Pakistan: Bhuttos Magie
Hunderttausende Pakistaner begrüßten in Karachi Expremierministerin Benazir Bhutto, die nach acht Jahren Exil in ihre Heimat zurückkehrte.
Die frühere Premierministerin Benazir Bhutto ist am Donnerstag nach Pakistan zurückgekehrt, acht Jahre nachdem sie das Land wegen einer Korruptionsanklage verlassen hatte. Hunderttausende ihrer Anhänger begrüßten sie, als sie kurz vor Mittag mit einem Linienflug aus Dubai in der südpakistanischen Hafenstadt Karatschi landete. Bhutto war sich der Symbolik des Augenblicks bewusst. Sie war im Grün und Weiß der pakistanischen Nationalflagge gekleidet. An ihrer Hand hing eine Gebetsschnur, und sie brach in Tränen aus, als ein Mann den Koran über ihren Kopf hielt.
Statt per Helikopter oder mit dem bereitgestellten umgebauten kugelsicheren Containerfahrzeug fuhr sie auf einem Lastwagen mit offener, angehobener Ladefläche durch die Flughafenstraße zum Mausoleum des Staatsgründers Muhammad Ali Jinnah. Entlang der Straße standen dicht gedrängt ihre Anhänger, viele von ihnen mit grün-rot-schwarzen Parteiflaggen. Die Prozession mit hunderten von Bussen, bis auf die Dächer voller Menschen, kam immer wieder ins Stocken, weil Pakistani vor ihrem Fahrzeug tanzten. Während Karatschi ansonsten aussah wie an einem verkehrsarmen Sonntag, waren Bhuttos Fahrtroute und die Zufahrtsstraßen völlig blockiert. Mehrere Stunden nach der Landung hatte der Konvoi noch nicht einmal das Jinnahs Mausoleum erreicht, wo Bhutto ihre erste Rede halten wollte. Sie werde erst am nächsten Morgen in ihrer Familienresidenz in Meeresnähe erwartet, hieß es.

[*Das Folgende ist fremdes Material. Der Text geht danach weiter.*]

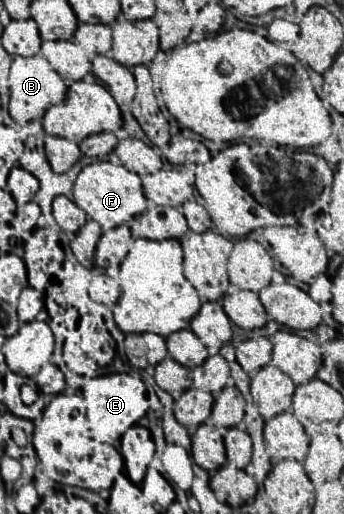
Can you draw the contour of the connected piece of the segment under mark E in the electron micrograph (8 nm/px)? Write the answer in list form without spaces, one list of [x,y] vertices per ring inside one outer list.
[[[115,373],[91,379],[82,393],[75,393],[85,409],[85,431],[91,439],[97,439],[101,443],[119,439],[131,425],[139,423],[141,417],[145,417],[149,409],[147,401],[147,389],[141,377],[129,375],[129,373]]]

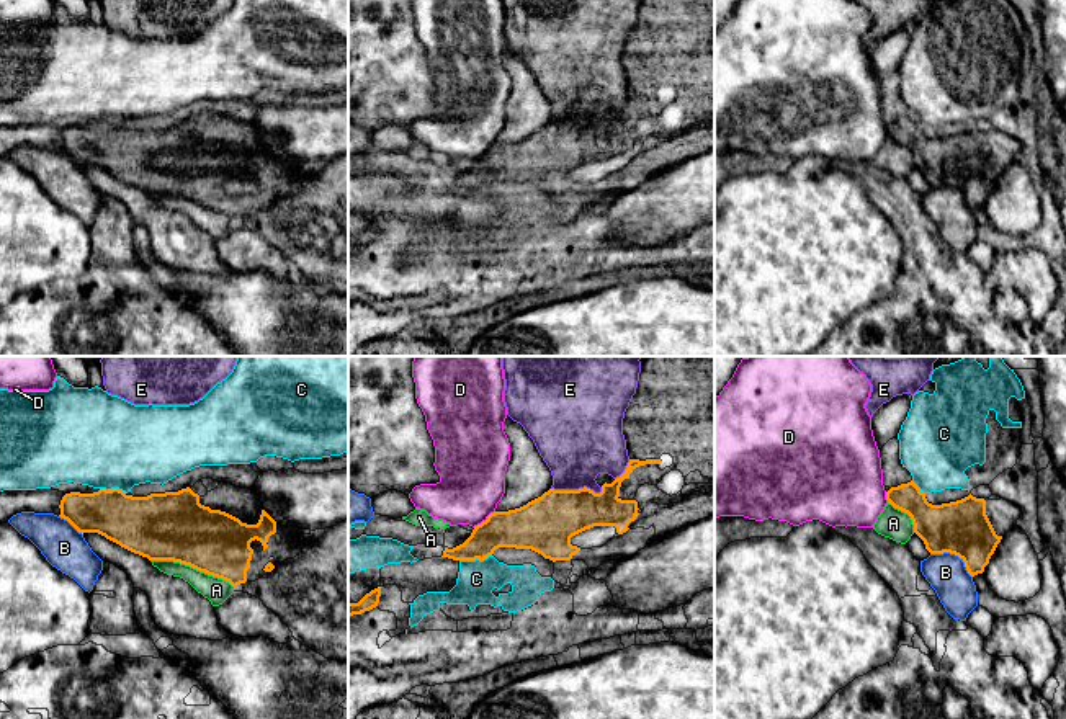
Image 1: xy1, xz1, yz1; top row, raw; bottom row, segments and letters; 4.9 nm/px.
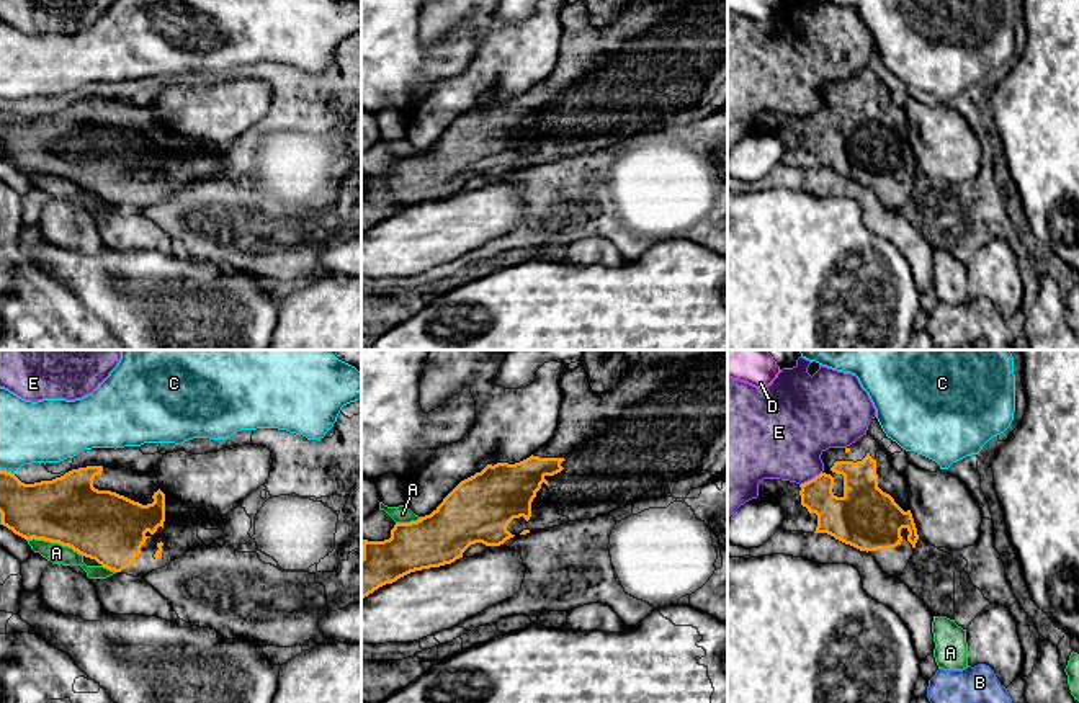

Das Erstaunlichste an dieser Heimkehr war neben der Begeisterung der Menge die Reaktion der Sicherheitskräfte. Schon lange vor Bhuttos Landung wurden die Absperrungen im Umfeld des Flughafens geöffnet. Tausende Bhutto-Anhänger strömten bis zum Terminal. Dies war für die Polizei offenbar das Signal, das Feld den Feiernden zu überlassen.
Karatschi ist eine der gewalttätigsten Städte der Welt, und es bestehen kaum Zweifel, dass in ihr auch zahlreiche Al-Qaida-Zellen operieren. Bhutto hatte vor ihrer Abreise Sorgen um die eigene Sicherheit geäußert, und sie weiß, dass sie viele Todfeinde hat - von Politikern bis zu Terrorgruppen.
Selbst die regierende Regionalpartei MQM, traditionelle Gegnerin von Bhuttos PPP, begrüßte Bhuttos Ankunft. Die lockeren Polizeikontrollen und die Abwesenheit gegnerischer Sticheleien verstärkten eine friedliche Festatmosphäre, wie sie die Stadt lange nicht erlebt hat. Sie führte zu einem vielleicht kurzfristigen Aufflackern der alten Bhutto-Magie, die in den 80er-Jahren beinahe messianische Formen angenommen hatte. "Allah hat ihr den Weg in ihre Heimat geebnet, und sie wird uns und das ganze Land retten," erklärte ein tanzender Anhänger. Alle Vorwürfe und früheren Enttäuschungen schienen wie weggewischt.
Auch Vertreter der Regierung hießen die Politikerin willkommen, nachdem sie ihr die Rückkehr erleichtert hatten. Bei ihren ersten Kontakten mit den Medien ging Bhutto Fragen über mögliche Parteiallianzen für den kommenden Wahlkampf aus dem Weg. Sie sei gekommen, um die Demokratie nach Pakistan zurückzubringen, sagte sie immer wieder. Außerdem griff sie die Schlagworte wieder auf, die auch die Rhetorik ihrer früheren Karriere gekennzeichnet hatten: Engagement gegen die Armut, Erziehung, namentlich Frauenerziehung, Kampf gegen jede Form von Extremismus.
Auffallend waren die harschen Kommentare der Vertreter ihres traditionellen Gegenspielers Nawaz Sharif. Sein Bruder Shahbaz warf Bhutto vor, die Demokratie verraten zu haben, indem sie sich mit Diktator Musharraf arrangiert habe. Die unterschiedlichen Reaktionen lassen noch keine Schlüsse auf künftige Allianzen Bhuttos zu - aber sie zeigen doch schon erste Trennlinien.